Figure 4.

Flow cytometry confirms that mercury burdened T cells which have been exposed to DHA retain the ability to activate caspase 3 in response to CD95 signaling. Jurkat T cells were treated with DHA, HgCl₂, anti-CD95 or vehicle controls. Cells were then treated with a lipophillic cell permeable fluorogenic substrate possessing the DEVDGI target peptide sequence for caspase 3, and fluorescence (indicative of active caspase 3), was measured by flow cytometry and the results displayed with the histograms which are graphed. The mean fluorescence Index (MFI) of each histogram, defined as the median of the distribution is displayed to the upper right of each figure.
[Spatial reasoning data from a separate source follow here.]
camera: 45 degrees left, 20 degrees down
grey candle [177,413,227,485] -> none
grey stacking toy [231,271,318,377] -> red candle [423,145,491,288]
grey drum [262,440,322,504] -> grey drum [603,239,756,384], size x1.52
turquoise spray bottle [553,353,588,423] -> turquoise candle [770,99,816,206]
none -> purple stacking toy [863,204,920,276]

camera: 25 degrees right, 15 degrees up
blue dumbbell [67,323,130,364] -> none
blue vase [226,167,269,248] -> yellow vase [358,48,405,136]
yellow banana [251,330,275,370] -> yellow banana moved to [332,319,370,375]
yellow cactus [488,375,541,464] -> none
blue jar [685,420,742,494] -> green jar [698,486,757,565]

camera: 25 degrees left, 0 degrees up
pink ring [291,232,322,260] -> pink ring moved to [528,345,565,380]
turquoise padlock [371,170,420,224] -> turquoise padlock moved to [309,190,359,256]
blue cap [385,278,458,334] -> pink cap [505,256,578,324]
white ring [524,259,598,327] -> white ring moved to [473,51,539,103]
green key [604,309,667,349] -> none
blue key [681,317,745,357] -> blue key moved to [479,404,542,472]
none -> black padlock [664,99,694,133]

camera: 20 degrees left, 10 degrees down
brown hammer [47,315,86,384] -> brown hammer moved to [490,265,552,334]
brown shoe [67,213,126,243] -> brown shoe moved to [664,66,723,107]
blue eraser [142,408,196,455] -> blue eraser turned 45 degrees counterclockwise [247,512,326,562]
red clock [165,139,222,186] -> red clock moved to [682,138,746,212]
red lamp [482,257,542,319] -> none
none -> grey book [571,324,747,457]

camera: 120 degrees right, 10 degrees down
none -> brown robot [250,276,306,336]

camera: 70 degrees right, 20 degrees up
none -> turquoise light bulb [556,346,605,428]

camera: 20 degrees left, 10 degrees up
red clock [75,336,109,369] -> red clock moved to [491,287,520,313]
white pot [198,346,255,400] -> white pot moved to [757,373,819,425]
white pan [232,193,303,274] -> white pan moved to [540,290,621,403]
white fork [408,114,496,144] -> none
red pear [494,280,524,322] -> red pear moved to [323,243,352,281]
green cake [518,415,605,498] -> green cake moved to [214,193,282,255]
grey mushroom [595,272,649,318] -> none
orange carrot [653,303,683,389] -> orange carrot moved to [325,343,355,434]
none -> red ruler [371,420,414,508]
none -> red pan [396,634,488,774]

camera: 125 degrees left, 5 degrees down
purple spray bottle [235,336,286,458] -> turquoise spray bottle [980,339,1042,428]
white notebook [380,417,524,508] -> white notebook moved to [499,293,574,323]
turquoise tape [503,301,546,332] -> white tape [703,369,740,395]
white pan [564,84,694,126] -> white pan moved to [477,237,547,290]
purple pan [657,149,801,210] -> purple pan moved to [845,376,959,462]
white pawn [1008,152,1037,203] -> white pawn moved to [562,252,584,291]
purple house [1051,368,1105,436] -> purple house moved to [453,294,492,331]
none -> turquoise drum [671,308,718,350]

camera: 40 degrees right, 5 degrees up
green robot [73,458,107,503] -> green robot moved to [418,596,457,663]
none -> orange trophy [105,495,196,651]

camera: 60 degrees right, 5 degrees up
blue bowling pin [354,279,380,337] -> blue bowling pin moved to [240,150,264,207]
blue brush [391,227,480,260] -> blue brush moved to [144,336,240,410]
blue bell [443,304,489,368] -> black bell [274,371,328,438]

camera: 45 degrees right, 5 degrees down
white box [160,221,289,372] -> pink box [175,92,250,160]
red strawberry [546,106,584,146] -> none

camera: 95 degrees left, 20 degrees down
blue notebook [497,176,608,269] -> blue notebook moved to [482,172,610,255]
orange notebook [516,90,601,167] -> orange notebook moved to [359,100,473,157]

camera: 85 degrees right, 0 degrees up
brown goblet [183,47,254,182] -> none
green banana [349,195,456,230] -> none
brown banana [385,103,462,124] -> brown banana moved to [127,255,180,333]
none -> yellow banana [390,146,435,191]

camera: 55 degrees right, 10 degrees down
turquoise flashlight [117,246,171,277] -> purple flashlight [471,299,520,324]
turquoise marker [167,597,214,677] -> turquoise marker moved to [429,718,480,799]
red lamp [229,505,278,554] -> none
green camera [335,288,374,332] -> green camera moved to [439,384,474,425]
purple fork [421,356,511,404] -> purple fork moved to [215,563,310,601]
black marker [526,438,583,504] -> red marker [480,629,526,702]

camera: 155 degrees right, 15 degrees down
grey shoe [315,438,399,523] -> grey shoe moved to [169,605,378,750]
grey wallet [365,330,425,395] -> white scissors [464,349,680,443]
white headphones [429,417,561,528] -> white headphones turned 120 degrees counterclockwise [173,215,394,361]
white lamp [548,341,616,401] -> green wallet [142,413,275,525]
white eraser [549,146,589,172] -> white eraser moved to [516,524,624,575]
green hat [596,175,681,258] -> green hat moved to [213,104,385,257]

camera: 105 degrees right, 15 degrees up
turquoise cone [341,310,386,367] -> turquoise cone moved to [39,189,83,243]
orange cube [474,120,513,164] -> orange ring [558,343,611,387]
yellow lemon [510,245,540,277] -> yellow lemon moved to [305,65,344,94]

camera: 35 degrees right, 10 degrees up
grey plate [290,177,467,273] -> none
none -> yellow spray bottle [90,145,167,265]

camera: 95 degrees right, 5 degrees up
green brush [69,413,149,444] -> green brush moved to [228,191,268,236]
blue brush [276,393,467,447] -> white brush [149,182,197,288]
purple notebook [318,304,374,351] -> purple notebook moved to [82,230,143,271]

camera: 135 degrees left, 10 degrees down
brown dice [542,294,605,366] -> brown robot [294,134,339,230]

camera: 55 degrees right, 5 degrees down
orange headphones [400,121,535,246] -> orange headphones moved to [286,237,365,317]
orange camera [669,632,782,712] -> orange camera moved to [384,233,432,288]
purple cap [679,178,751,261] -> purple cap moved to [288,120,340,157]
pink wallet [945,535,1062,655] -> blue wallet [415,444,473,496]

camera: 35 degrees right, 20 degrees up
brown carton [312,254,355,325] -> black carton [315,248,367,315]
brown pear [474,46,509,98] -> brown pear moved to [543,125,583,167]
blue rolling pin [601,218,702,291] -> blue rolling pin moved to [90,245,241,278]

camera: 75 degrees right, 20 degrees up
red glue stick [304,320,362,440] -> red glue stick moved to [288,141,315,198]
Where indicated, subtraction of histograms was accomplished utilizing the Overton algorithm. (A) Histogram for untreated control cells; (B) Histogram for cells which have been treated only with anti-CD95; (C) Histogram for cells which were treated with Hg²⁺ prior to anti-CD95 stimulation; (D) Histogram for cells which were treated with Hg²⁺ prior to anti-CD95 stimulation, but which were also exposed to DHA. (E) Subtraction of histogram representing cells treated only with anti-CD95 (figure 4B) from control cell histogram (figure 4A) (F) Subtraction of histogram for cells which were treated with Hg²⁺ prior to anti-CD95 stimulation (figure 4C) from control cell histogram (figure 4A). (G) Subtraction of histogram for cells which were treated with Hg²⁺ prior to anti-CD95 stimulation, but which were also exposed to DHA (figure 4D) from control cell histogram (figure 4A).